I stand where the spellers will stand, at the microphone, looking out into the hall. Focused on this stage is a set of six spotlights, suspended from the ceiling; they are so klieg-light bright they obscure the top half of my field of vision. With the lights in my eyes the hall appears to recede into inky dimness, and it seems I’m suspended, even floating, over a sea of seats. As my eyes adjust, I see a daunting sight: At the back of the hall, on a raised platform, is a row of sixteen video cameras, all pointed directly at me.
As my eyes further adjust, I notice something still more unsettling. Down in front of the stage is a wall, a kind of barricade, behind which will sit a cadre of judges and officials.

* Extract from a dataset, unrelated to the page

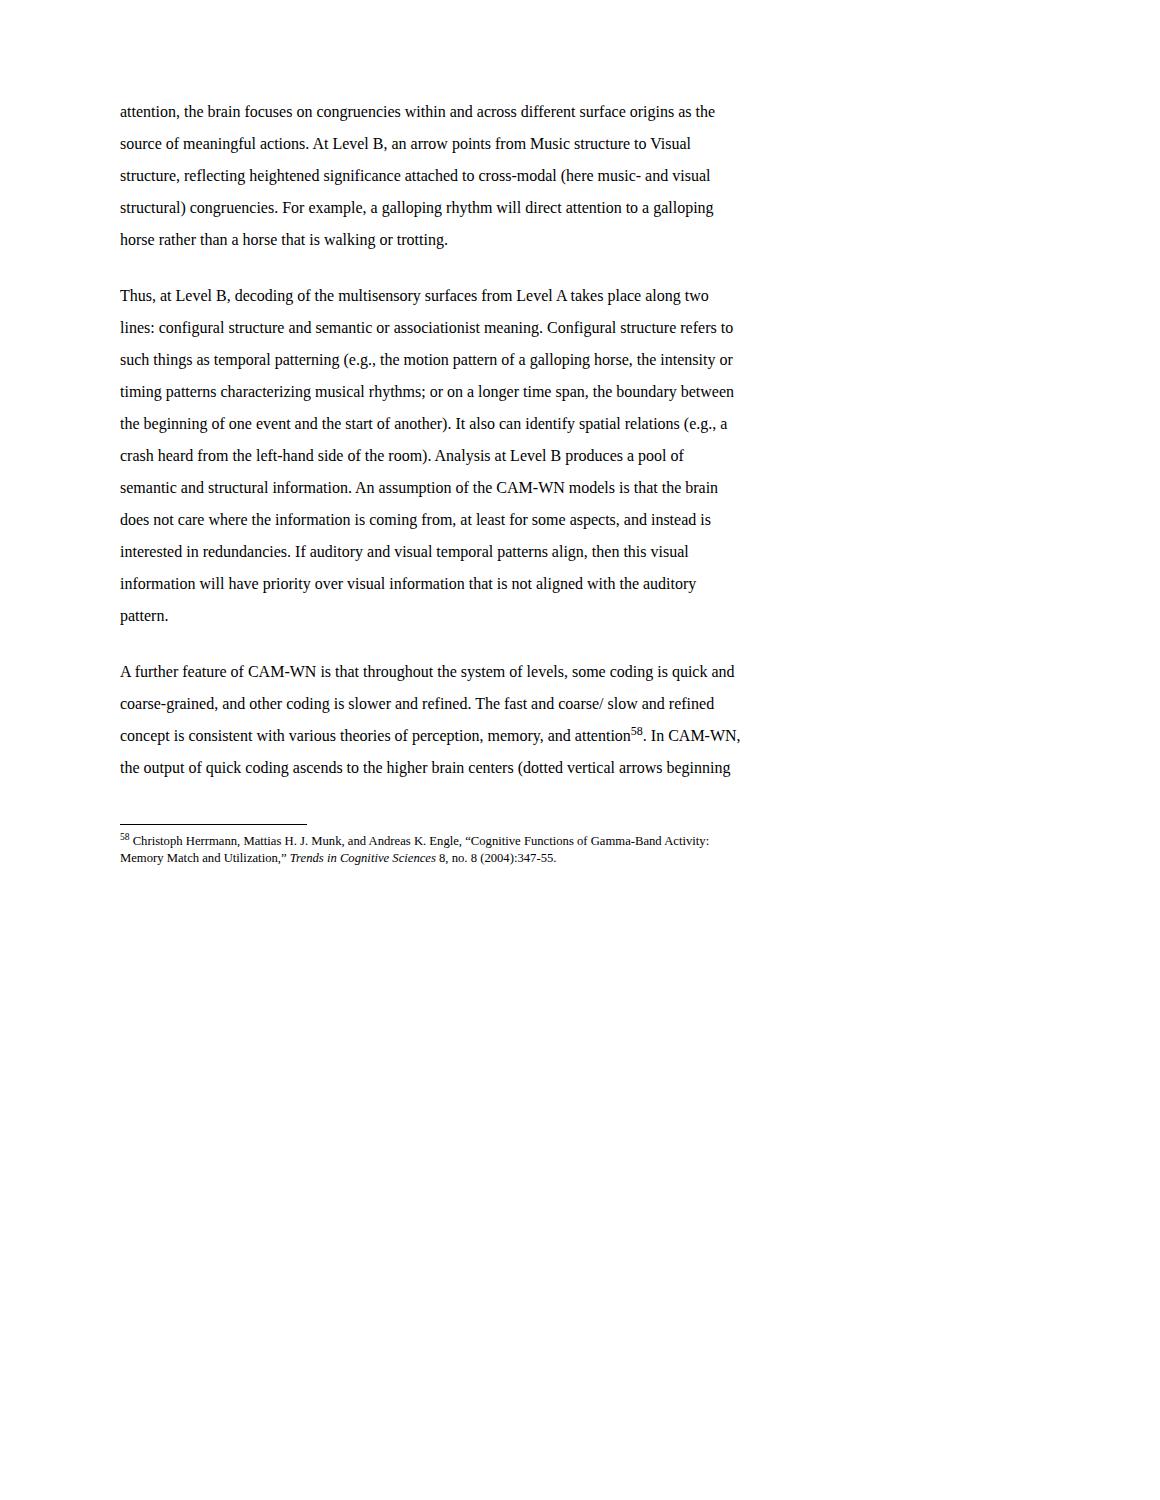attention, the brain focuses on congruencies within and across different surface origins as the source of meaningful actions. At Level B, an arrow points from Music structure to Visual structure, reflecting heightened significance attached to cross-modal (here music- and visual structural) congruencies. For example, a galloping rhythm will direct attention to a galloping horse rather than a horse that is walking or trotting.
Thus, at Level B, decoding of the multisensory surfaces from Level A takes place along two lines: configural structure and semantic or associationist meaning. Configural structure refers to such things as temporal patterning (e.g., the motion pattern of a galloping horse, the intensity or timing patterns characterizing musical rhythms; or on a longer time span, the boundary between the beginning of one event and the start of another). It also can identify spatial relations (e.g., a crash heard from the left-hand side of the room). Analysis at Level B produces a pool of semantic and structural information. An assumption of the CAM-WN models is that the brain does not care where the information is coming from, at least for some aspects, and instead is interested in redundancies. If auditory and visual temporal patterns align, then this visual information will have priority over visual information that is not aligned with the auditory pattern.
A further feature of CAM-WN is that throughout the system of levels, some coding is quick and coarse-grained, and other coding is slower and refined. The fast and coarse/ slow and refined concept is consistent with various theories of perception, memory, and attention58. In CAM-WN, the output of quick coding ascends to the higher brain centers (dotted vertical arrows beginning
58 Christoph Herrmann, Mattias H. J. Munk, and Andreas K. Engle, “Cognitive Functions of Gamma-Band Activity: Memory Match and Utilization,” Trends in Cognitive Sciences 8, no. 8 (2004):347-55.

In the middle, on a raised platform, are seats for a pronouncer and his assistant. On either side will sit all manner of timekeepers, record keepers, and word judges, all focused intently on whoever stands at this microphone. With that thought in mind, I’m relieved to be a reporter who can step off stage, rather than a speller who will be inspected and detected by this squad of watchers.
As I step offstage, a teenage staffer walks in with the Bee trophy, the 2-foot-tall gold loving cup that today’s winner will hoist high as countless cameras flash. He’s carrying it casually, like it’s just a thing, but as he places it on its onstage pedestal, it assumes magic powers. It gleams, and, most powerfully, it offers its winner a place in the record books. Those who compete today will remember who placed number two, but no one else will. Long after today’s $28,000 first prize is spent, the champion’s name will sit quietly in the record book, and will be referred to with the laurel wreath, Winner, 2005, Scripps National Spelling Bee.
That individual will be able to rightfully boast of having taken an expansive lingual journey; he or she must be conversant in Latin, Greek, French, and a host of other languages, must have a breathtaking vocabulary, and must possess upper-level conceptual skills. They must be willing to work long hours in single-minded dedication to a goal. They must believe in themselves enough to think they can win. And, most challenging of all, they must put all these abilities together in the pressure of the moment, under great stress, as thousands of viewers watch. Today’s contest is about maturity and presence of mind as well as spelling skills. The winner, in short, must be a true intellectual athlete.
All across the country, as the hour nears, people are switching on their televisions, turning to ESPN, and wondering: Who will become the champion today?